April’s that time of year when large swathes of the population start regretting all the chocolate they ate over Easter. After the restraint during Lent, indulging in masses of the stuff is acceptable in a way that just wouldn’t be tolerated in January – not with all those New Year’s resolutions about losing weight and slimming.
Away from the real world, the fashion industry has long regarded a slim, skinny form as the most beautiful. With mounting alarm at incessant reports of worsening obesity rates in the UK, such an ideal is radically out of touch with the ordinary people (men have body-image issues too – have you seen Cristiano Ronaldo’s torso?) expected to buy the products of that industry. Time and again the industry has been criticised for portraying images of stick-thin women as ideal, which is unobtainable for most outside the fashion world.

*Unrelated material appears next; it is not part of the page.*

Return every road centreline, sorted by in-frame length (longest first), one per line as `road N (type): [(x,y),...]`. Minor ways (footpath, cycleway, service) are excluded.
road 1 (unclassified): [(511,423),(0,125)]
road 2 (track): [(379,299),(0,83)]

In January this year German magazine Brigitte controversially banned professional models from its shoots, after being swamped with letters from female readers complaining that they couldn’t identify with such thin models. Worse, the editors themselves were tired of airbrushing models to plump them up. As of January, Brigitte (circulation 700,000) has been using readers as models, encouraging the ‘normal’ woman to briefly step out of her normal life and present fashion to the masses.
Such a move does raise questions about how exactly we define a ‘normal’ woman, as well as the purpose of fashion. As an industry, fashion’s purpose is simply to clothe us and (maybe/hopefully) make us feel and look good in those clothes, right? As an art form though… perhaps Chanel designer Karl Lagerfeld has a point when he says that fashion is about ‘dreams and illusions’. Sure, but the dreams of an eccentric, seventy-something German aren’t much use to the average UK shopper or student.
In the UK, Vogue editor Alexandra Shulman last year sent a letter to top designers (including Lagerfeld) complaining that sample clothing sent out by fashion houses was ‘minuscule’. She argued that magazines were therefore forced into hiring increasingly thin models, and then – like Brigitte – airbrushing them plumper.
The industry was hesitant to respond to Shulman’s letter – possibly timid after two models died in circumstances connected with eating disorders. When contacted by The Times a Christian Dior spokeswoman stressed Dior’s ‘well-known policy of casting healthy-looking models’, but others – like Chanel and Versace – declined to comment. Eleni Renton, founder of Leni’s Model Management (who have M&S underwear model Natalie Suliman on their books), blames designers for ‘creating female clothes for a man’s body. No hips or bust’.
Again, it seems that new collections are being designed for the sake of the fashion world, and not for the consumer. With increasingly thin models, fashion becomes more about the high art and illusion of Lagerfeld (see the current exhibition at Hull Truck, ‘Now and Ten’, for an example of fashion as high art; pretty, though utterly impractical) and less about what we high street shoppers want to (and can) wear. This attitude is not only dangerous for models but also distances the industry from its wider market. That’s ‘wider’ in both senses, though the pun was unintended. The wider market may have more luck with online magazine, Plus (www.plusemodelmag.com), or retailers like M&S.
The thing is, the person modelling isn’t all that important. What matters is that we the consumers can see ourselves wearing the clothes – otherwise, why buy them? The fashion industry needs to get over the size zero debate, stop encouraging the skinnier figure, and reconnect with its consumer base of everyday (non-size zero) people – the people who worry about their weight after indulging in Easter chocolate.